He was freed when American troops liberated Buchenwald in April 1945, but then learned that his family members, including his parents, had died in the Holocaust.

It was with some irony that Clary achieved his greatest fame playing for jokes in a TV show set in a German POW camp. He said he had no concerns about being in a show that mocked the Nazis.

His character was one of the prisoners-of-war who outwitted their dimwitted German jailers and conducted espionage and sabotage to aid the Allied cause.

“The show was a satire set in a stalag for prisoners of war, where conditions were not pleasant but in no way comparable to a concentration camp, and it had nothing to do with Jews,” Clary told the Jerusalem Post in 2002.

“Showbiz is like a roller coaster and you take what roles are offered to you,” Clary added.

“Hogan’s Heroes” starred Bob Crane as American Colonel Robert Hogan, with Richard Dawson, Larry Hovis and Ivan Dixon playing other POWs.

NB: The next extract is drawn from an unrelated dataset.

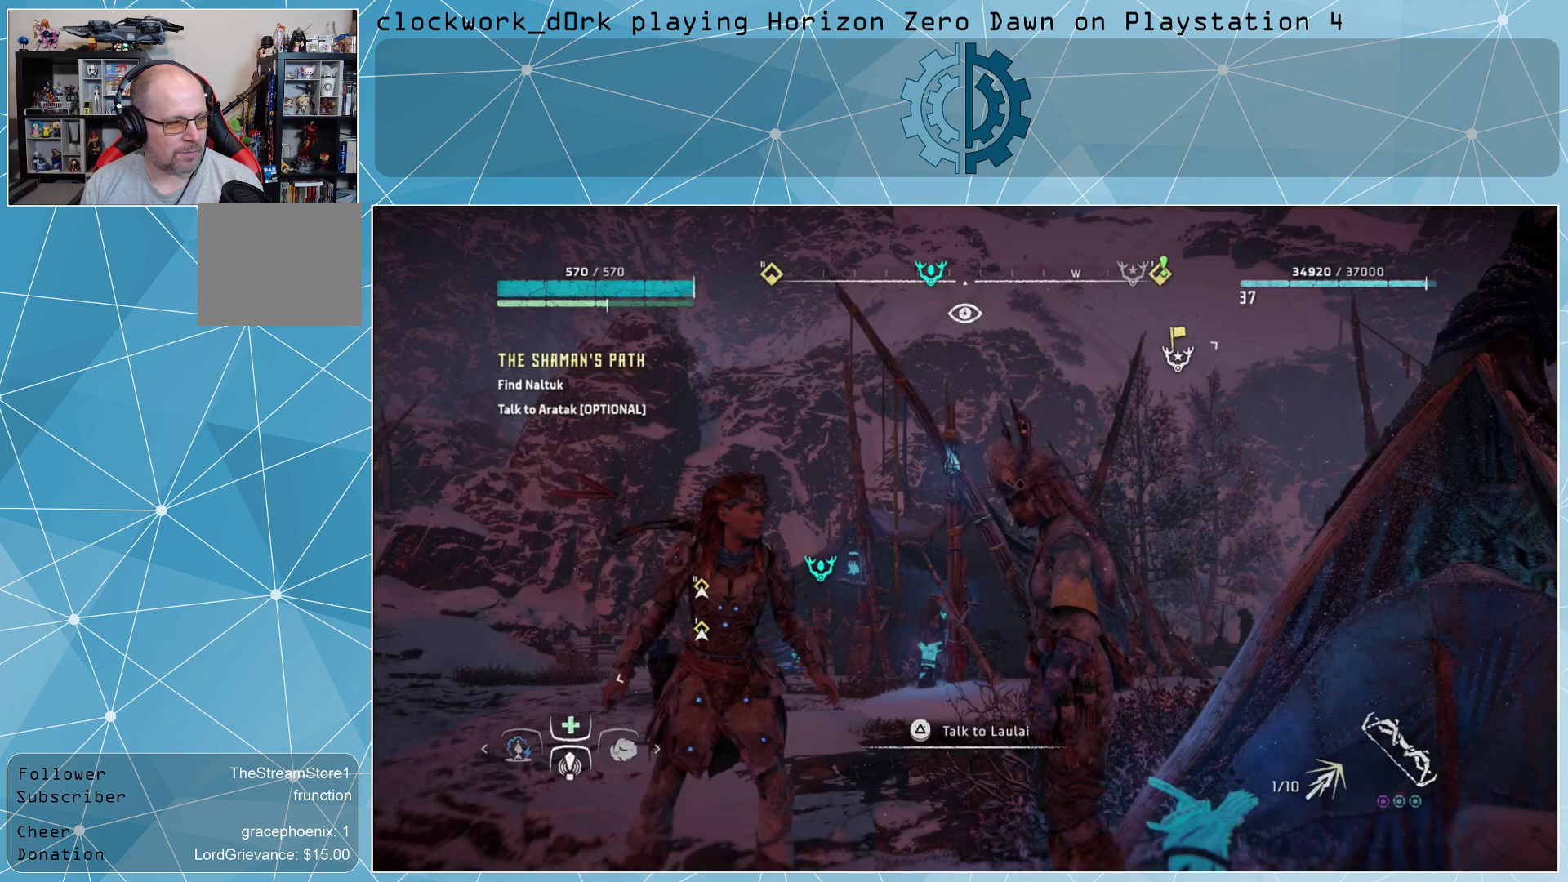
{"buttons": [], "left_stick": "center", "right_stick": "left", "events": [[133, "right_stick", "left"], [400, "right_stick", "center"], [500, "right_stick", "left"]]}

The main German characters were bumbling camp commandant Colonel Klink, played by Werner Klemperer, and pliant guard Sergeant Schultz, played by John Banner. Both actors were Jews and had fled Europe because of the Nazis.

Clary’s character was known for his burgundy beret and his cooking skills, which were used to distract German officers with delicious cuisine while his fellow POWs were up to mischief.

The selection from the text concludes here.